[Design files in plain text]
————
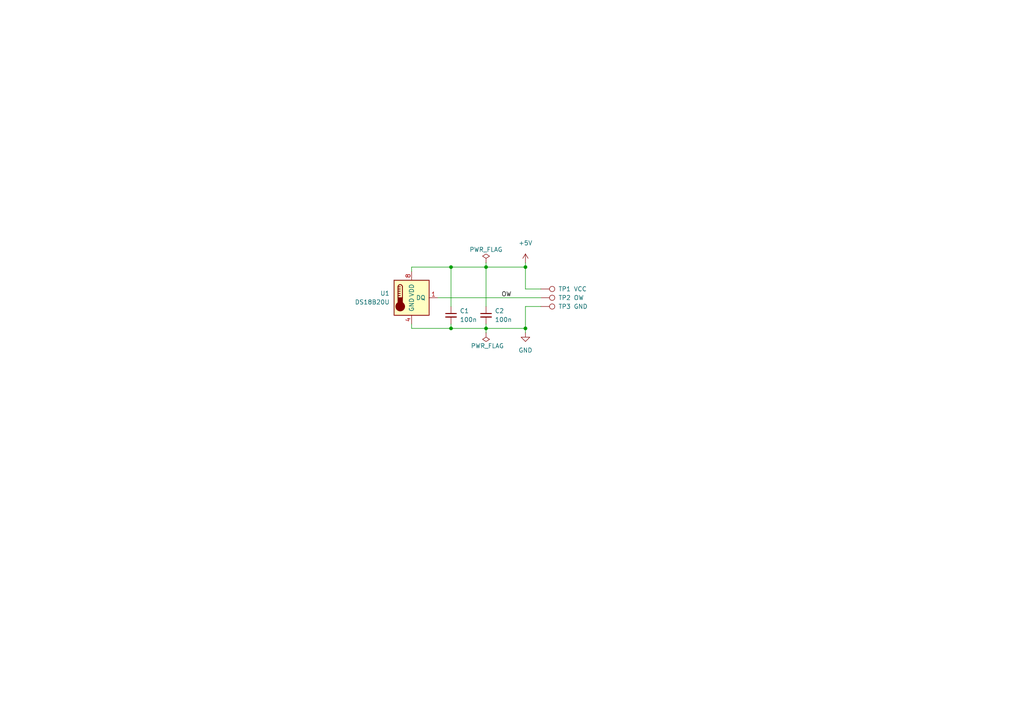
<source format=kicad_sch>
(kicad_sch (version 20211123) (generator eeschema)

  (uuid 701d0606-2c00-4e4e-a2cb-5f1521687201)

  (paper "A4")

  

  (junction (at 152.4 77.47) (diameter 0) (color 0 0 0 0)
    (uuid 06f1f626-016a-4538-9166-460a6bbd21d1)
  )
  (junction (at 130.81 95.25) (diameter 0) (color 0 0 0 0)
    (uuid 3e27c9ff-4718-4bb8-ba0c-2ede1a5d82fd)
  )
  (junction (at 152.4 95.25) (diameter 0) (color 0 0 0 0)
    (uuid 4da27f46-f17f-429f-a0f9-dcc757064a0d)
  )
  (junction (at 140.97 77.47) (diameter 0) (color 0 0 0 0)
    (uuid 6cc202ae-5eb9-438e-b4f6-a95e7dc17365)
  )
  (junction (at 140.97 95.25) (diameter 0) (color 0 0 0 0)
    (uuid aa95273e-6a75-4009-a5e1-6c820d510dfa)
  )
  (junction (at 130.81 77.47) (diameter 0) (color 0 0 0 0)
    (uuid b423f7de-6acf-455c-9ecb-bbeed61aae7c)
  )

  (wire (pts (xy 140.97 93.98) (xy 140.97 95.25))
    (stroke (width 0) (type default) (color 0 0 0 0))
    (uuid 0cdd608c-fa1f-474b-b411-b1ca078633be)
  )
  (wire (pts (xy 140.97 95.25) (xy 130.81 95.25))
    (stroke (width 0) (type default) (color 0 0 0 0))
    (uuid 0e566ffb-3327-4310-9cdb-0cbb6e2fe1ee)
  )
  (wire (pts (xy 140.97 77.47) (xy 130.81 77.47))
    (stroke (width 0) (type default) (color 0 0 0 0))
    (uuid 0ebb3310-786b-424d-807f-c7d51aa7436f)
  )
  (wire (pts (xy 140.97 88.9) (xy 140.97 77.47))
    (stroke (width 0) (type default) (color 0 0 0 0))
    (uuid 1d646854-47b1-4f65-a079-41d5cc05ac8c)
  )
  (wire (pts (xy 127 86.36) (xy 156.845 86.36))
    (stroke (width 0) (type default) (color 0 0 0 0))
    (uuid 280f6694-8b9f-432d-8e1a-068b3244b8dc)
  )
  (wire (pts (xy 119.38 95.25) (xy 119.38 93.98))
    (stroke (width 0) (type default) (color 0 0 0 0))
    (uuid 2d21e9d4-5f95-4bd5-bafa-7195b8da2940)
  )
  (wire (pts (xy 152.4 95.25) (xy 140.97 95.25))
    (stroke (width 0) (type default) (color 0 0 0 0))
    (uuid 2e484963-b269-42b3-9486-24df28465ede)
  )
  (wire (pts (xy 152.4 76.2) (xy 152.4 77.47))
    (stroke (width 0) (type default) (color 0 0 0 0))
    (uuid 30382428-dfb7-46de-8b84-be2482f54f10)
  )
  (wire (pts (xy 152.4 95.25) (xy 152.4 96.52))
    (stroke (width 0) (type default) (color 0 0 0 0))
    (uuid 4594947d-b2fa-47a3-9916-478f2769a315)
  )
  (wire (pts (xy 130.81 95.25) (xy 119.38 95.25))
    (stroke (width 0) (type default) (color 0 0 0 0))
    (uuid 4fb0bff6-6312-465f-b724-e0cd0c7442be)
  )
  (wire (pts (xy 152.4 88.9) (xy 152.4 95.25))
    (stroke (width 0) (type default) (color 0 0 0 0))
    (uuid 74e50c26-6e39-4aca-8b57-ae4eaffc856b)
  )
  (wire (pts (xy 152.4 77.47) (xy 140.97 77.47))
    (stroke (width 0) (type default) (color 0 0 0 0))
    (uuid 95f736ee-f053-441f-8867-8d567c148a28)
  )
  (wire (pts (xy 156.845 88.9) (xy 152.4 88.9))
    (stroke (width 0) (type default) (color 0 0 0 0))
    (uuid 9afccac5-4843-46fa-a41a-d4fe8897fd21)
  )
  (wire (pts (xy 130.81 93.98) (xy 130.81 95.25))
    (stroke (width 0) (type default) (color 0 0 0 0))
    (uuid aaff3d66-9581-454b-926f-c57b76005e74)
  )
  (wire (pts (xy 130.81 77.47) (xy 119.38 77.47))
    (stroke (width 0) (type default) (color 0 0 0 0))
    (uuid b521f3e8-95c0-4ad1-9353-df7a4889a9ee)
  )
  (wire (pts (xy 140.97 76.2) (xy 140.97 77.47))
    (stroke (width 0) (type default) (color 0 0 0 0))
    (uuid cc40969a-dbb6-400a-a4ec-2fd7c23810aa)
  )
  (wire (pts (xy 152.4 83.82) (xy 152.4 77.47))
    (stroke (width 0) (type default) (color 0 0 0 0))
    (uuid cf90d315-196f-4a1f-90c2-30759813278d)
  )
  (wire (pts (xy 156.845 83.82) (xy 152.4 83.82))
    (stroke (width 0) (type default) (color 0 0 0 0))
    (uuid d37994e8-9087-47cb-8217-2c087c1503c1)
  )
  (wire (pts (xy 130.81 88.9) (xy 130.81 77.47))
    (stroke (width 0) (type default) (color 0 0 0 0))
    (uuid e9391531-c219-44d2-8ee5-93bb68c45d48)
  )
  (wire (pts (xy 119.38 77.47) (xy 119.38 78.74))
    (stroke (width 0) (type default) (color 0 0 0 0))
    (uuid ef58703d-243e-44ce-aeab-402a36d5c823)
  )
  (wire (pts (xy 140.97 95.25) (xy 140.97 96.52))
    (stroke (width 0) (type default) (color 0 0 0 0))
    (uuid fed92cea-d4f9-4677-9f48-22479a59b275)
  )

  (label "OW" (at 145.415 86.36 0)
    (effects (font (size 1.27 1.27)) (justify left bottom))
    (uuid de1b3d18-fb49-46f9-aec6-fabf17c10b8d)
  )

  (symbol (lib_id "Device:C_Small") (at 140.97 91.44 0) (unit 1)
    (in_bom yes) (on_board yes) (fields_autoplaced)
    (uuid 32e2ff53-0681-4af9-a4df-feb7a15e463f)
    (property "Reference" "C2" (id 0) (at 143.51 90.1762 0)
      (effects (font (size 1.27 1.27)) (justify left))
    )
    (property "Value" "100n" (id 1) (at 143.51 92.7162 0)
      (effects (font (size 1.27 1.27)) (justify left))
    )
    (property "Footprint" "" (id 2) (at 140.97 91.44 0)
      (effects (font (size 1.27 1.27)) hide)
    )
    (property "Datasheet" "~" (id 3) (at 140.97 91.44 0)
      (effects (font (size 1.27 1.27)) hide)
    )
    (pin "1" (uuid 774e4a79-ef7e-43b0-b72c-d81ac6ebb08a))
    (pin "2" (uuid 5a38af3c-5ba4-415d-a50c-aa03a621bb54))
  )

  (symbol (lib_id "Sensor_Temperature:DS18B20U") (at 119.38 86.36 0) (unit 1)
    (in_bom yes) (on_board yes) (fields_autoplaced)
    (uuid 3e06825b-ab76-492f-aa6c-9b81a161db3f)
    (property "Reference" "U1" (id 0) (at 113.03 85.0899 0)
      (effects (font (size 1.27 1.27)) (justify right))
    )
    (property "Value" "" (id 1) (at 113.03 87.6299 0)
      (effects (font (size 1.27 1.27)) (justify right))
    )
    (property "Footprint" "" (id 2) (at 95.25 92.71 0)
      (effects (font (size 1.27 1.27)) hide)
    )
    (property "Datasheet" "http://datasheets.maximintegrated.com/en/ds/DS18B20.pdf" (id 3) (at 115.57 80.01 0)
      (effects (font (size 1.27 1.27)) hide)
    )
    (pin "1" (uuid bf4a3c99-c49b-4fa8-ae2d-92b2a6198baf))
    (pin "2" (uuid 06e6246e-c13e-4185-bb0b-7e08ca8331a8))
    (pin "3" (uuid 623fba83-1ccf-47c3-8d87-8931731cfe56))
    (pin "4" (uuid 9c678aa0-4b64-48b8-8493-624f15e88532))
    (pin "5" (uuid 89226c3a-1191-44ed-aac5-b1167f6fa34e))
    (pin "6" (uuid 36c91011-2191-4621-af24-bc4502650da6))
    (pin "7" (uuid 28e6df9f-e2f2-4568-b853-7e44b9527707))
    (pin "8" (uuid 025fdadc-05e1-4dd1-b52d-03e7697935ce))
  )

  (symbol (lib_id "power:PWR_FLAG") (at 140.97 96.52 180) (unit 1)
    (in_bom yes) (on_board yes)
    (uuid 55d5bed8-2024-48a1-9617-9c56816b5b19)
    (property "Reference" "#FLG02" (id 0) (at 140.97 98.425 0)
      (effects (font (size 1.27 1.27)) hide)
    )
    (property "Value" "PWR_FLAG" (id 1) (at 136.525 100.33 0)
      (effects (font (size 1.27 1.27)) (justify right))
    )
    (property "Footprint" "" (id 2) (at 140.97 96.52 0)
      (effects (font (size 1.27 1.27)) hide)
    )
    (property "Datasheet" "~" (id 3) (at 140.97 96.52 0)
      (effects (font (size 1.27 1.27)) hide)
    )
    (pin "1" (uuid 2d63f287-73a2-4b1b-a41d-b16eefef356c))
  )

  (symbol (lib_id "Connector:TestPoint") (at 156.845 83.82 270) (unit 1)
    (in_bom yes) (on_board yes)
    (uuid 6bc454ac-a30f-45a0-b7dd-018a2a8d146c)
    (property "Reference" "TP1" (id 0) (at 161.925 83.82 90)
      (effects (font (size 1.27 1.27)) (justify left))
    )
    (property "Value" "" (id 1) (at 166.37 83.82 90)
      (effects (font (size 1.27 1.27)) (justify left))
    )
    (property "Footprint" "" (id 2) (at 156.845 88.9 0)
      (effects (font (size 1.27 1.27)) hide)
    )
    (property "Datasheet" "~" (id 3) (at 156.845 88.9 0)
      (effects (font (size 1.27 1.27)) hide)
    )
    (pin "1" (uuid bf808be2-ca32-43ca-a52b-f88519ad9076))
  )

  (symbol (lib_id "power:+5V") (at 152.4 76.2 0) (unit 1)
    (in_bom yes) (on_board yes) (fields_autoplaced)
    (uuid 7125cdaa-6702-4aa3-9a8b-3bc0ebf241c0)
    (property "Reference" "#PWR01" (id 0) (at 152.4 80.01 0)
      (effects (font (size 1.27 1.27)) hide)
    )
    (property "Value" "" (id 1) (at 152.4 70.485 0))
    (property "Footprint" "" (id 2) (at 152.4 76.2 0)
      (effects (font (size 1.27 1.27)) hide)
    )
    (property "Datasheet" "" (id 3) (at 152.4 76.2 0)
      (effects (font (size 1.27 1.27)) hide)
    )
    (pin "1" (uuid 839de76c-d0c9-4135-9036-a04f29fc55c4))
  )

  (symbol (lib_id "power:GND") (at 152.4 96.52 0) (unit 1)
    (in_bom yes) (on_board yes) (fields_autoplaced)
    (uuid 7d178fab-a20b-43c5-b3d5-8fb17e7d08a1)
    (property "Reference" "#PWR02" (id 0) (at 152.4 102.87 0)
      (effects (font (size 1.27 1.27)) hide)
    )
    (property "Value" "" (id 1) (at 152.4 101.6 0))
    (property "Footprint" "" (id 2) (at 152.4 96.52 0)
      (effects (font (size 1.27 1.27)) hide)
    )
    (property "Datasheet" "" (id 3) (at 152.4 96.52 0)
      (effects (font (size 1.27 1.27)) hide)
    )
    (pin "1" (uuid a3ab5831-add3-480a-9b9e-e0a610f8b90a))
  )

  (symbol (lib_id "Connector:TestPoint") (at 156.845 88.9 270) (unit 1)
    (in_bom yes) (on_board yes)
    (uuid 853d8b3f-e7e0-496d-a312-f04c7048e42f)
    (property "Reference" "TP3" (id 0) (at 161.925 88.9 90)
      (effects (font (size 1.27 1.27)) (justify left))
    )
    (property "Value" "" (id 1) (at 166.37 88.9 90)
      (effects (font (size 1.27 1.27)) (justify left))
    )
    (property "Footprint" "" (id 2) (at 156.845 93.98 0)
      (effects (font (size 1.27 1.27)) hide)
    )
    (property "Datasheet" "~" (id 3) (at 156.845 93.98 0)
      (effects (font (size 1.27 1.27)) hide)
    )
    (pin "1" (uuid 5b076c86-6b04-4a8d-a791-6a0b1304e707))
  )

  (symbol (lib_id "Connector:TestPoint") (at 156.845 86.36 270) (unit 1)
    (in_bom yes) (on_board yes)
    (uuid 88ee382a-20bf-4d2b-b3db-5bcd3a1e7c25)
    (property "Reference" "TP2" (id 0) (at 161.925 86.36 90)
      (effects (font (size 1.27 1.27)) (justify left))
    )
    (property "Value" "" (id 1) (at 166.37 86.36 90)
      (effects (font (size 1.27 1.27)) (justify left))
    )
    (property "Footprint" "" (id 2) (at 156.845 91.44 0)
      (effects (font (size 1.27 1.27)) hide)
    )
    (property "Datasheet" "~" (id 3) (at 156.845 91.44 0)
      (effects (font (size 1.27 1.27)) hide)
    )
    (pin "1" (uuid ef12ed21-7635-45c3-860f-aad6b9c29c84))
  )

  (symbol (lib_id "power:PWR_FLAG") (at 140.97 76.2 0) (unit 1)
    (in_bom yes) (on_board yes)
    (uuid 9f220a78-bcae-46e2-869c-76b8562c6213)
    (property "Reference" "#FLG01" (id 0) (at 140.97 74.295 0)
      (effects (font (size 1.27 1.27)) hide)
    )
    (property "Value" "" (id 1) (at 140.97 72.39 0))
    (property "Footprint" "" (id 2) (at 140.97 76.2 0)
      (effects (font (size 1.27 1.27)) hide)
    )
    (property "Datasheet" "~" (id 3) (at 140.97 76.2 0)
      (effects (font (size 1.27 1.27)) hide)
    )
    (pin "1" (uuid ec8a9e5c-50b3-4460-86ad-42b374e4a3b5))
  )

  (symbol (lib_id "Device:C_Small") (at 130.81 91.44 0) (unit 1)
    (in_bom yes) (on_board yes) (fields_autoplaced)
    (uuid e6e947ad-2e31-4ec1-a476-024e3502ba46)
    (property "Reference" "C1" (id 0) (at 133.35 90.1762 0)
      (effects (font (size 1.27 1.27)) (justify left))
    )
    (property "Value" "" (id 1) (at 133.35 92.7162 0)
      (effects (font (size 1.27 1.27)) (justify left))
    )
    (property "Footprint" "" (id 2) (at 130.81 91.44 0)
      (effects (font (size 1.27 1.27)) hide)
    )
    (property "Datasheet" "~" (id 3) (at 130.81 91.44 0)
      (effects (font (size 1.27 1.27)) hide)
    )
    (pin "1" (uuid fa971bba-6f44-4d1b-aea3-fda778e90ccc))
    (pin "2" (uuid 1e857316-7914-46f8-982b-2cfd8084ac40))
  )

  (sheet_instances
    (path "/" (page "1"))
  )

  (symbol_instances
    (path "/9f220a78-bcae-46e2-869c-76b8562c6213"
      (reference "#FLG01") (unit 1) (value "PWR_FLAG") (footprint "")
    )
    (path "/55d5bed8-2024-48a1-9617-9c56816b5b19"
      (reference "#FLG02") (unit 1) (value "PWR_FLAG") (footprint "")
    )
    (path "/7125cdaa-6702-4aa3-9a8b-3bc0ebf241c0"
      (reference "#PWR01") (unit 1) (value "+5V") (footprint "")
    )
    (path "/7d178fab-a20b-43c5-b3d5-8fb17e7d08a1"
      (reference "#PWR02") (unit 1) (value "GND") (footprint "")
    )
    (path "/e6e947ad-2e31-4ec1-a476-024e3502ba46"
      (reference "C1") (unit 1) (value "100n") (footprint "Capacitor_SMD:C_0603_1608Metric_Pad1.08x0.95mm_HandSolder")
    )
    (path "/32e2ff53-0681-4af9-a4df-feb7a15e463f"
      (reference "C2") (unit 1) (value "100n") (footprint "Capacitor_SMD:C_0603_1608Metric_Pad1.08x0.95mm_HandSolder")
    )
    (path "/6bc454ac-a30f-45a0-b7dd-018a2a8d146c"
      (reference "TP1") (unit 1) (value "VCC") (footprint "Connector_Wire:SolderWirePad_1x01_SMD_1x2mm")
    )
    (path "/88ee382a-20bf-4d2b-b3db-5bcd3a1e7c25"
      (reference "TP2") (unit 1) (value "OW") (footprint "Connector_Wire:SolderWirePad_1x01_SMD_1x2mm")
    )
    (path "/853d8b3f-e7e0-496d-a312-f04c7048e42f"
      (reference "TP3") (unit 1) (value "GND") (footprint "Connector_Wire:SolderWirePad_1x01_SMD_1x2mm")
    )
    (path "/3e06825b-ab76-492f-aa6c-9b81a161db3f"
      (reference "U1") (unit 1) (value "DS18B20U") (footprint "Package_SO:MSOP-8_3x3mm_P0.65mm")
    )
  )
)

</source>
————
** Task directions **
What lines above mention "Datasheet"? Copy each one.

** Completed task **
    (property "Datasheet" "~" (id 3) (at 140.97 91.44 0)
    (property "Datasheet" "http://datasheets.maximintegrated.com/en/ds/DS18B20.pdf" (id 3) (at 115.57 80.01 0)
    (property "Datasheet" "~" (id 3) (at 140.97 96.52 0)
    (property "Datasheet" "~" (id 3) (at 156.845 88.9 0)
    (property "Datasheet" "" (id 3) (at 152.4 76.2 0)
    (property "Datasheet" "" (id 3) (at 152.4 96.52 0)
    (property "Datasheet" "~" (id 3) (at 156.845 93.98 0)
    (property "Datasheet" "~" (id 3) (at 156.845 91.44 0)
    (property "Datasheet" "~" (id 3) (at 140.97 76.2 0)
    (property "Datasheet" "~" (id 3) (at 130.81 91.44 0)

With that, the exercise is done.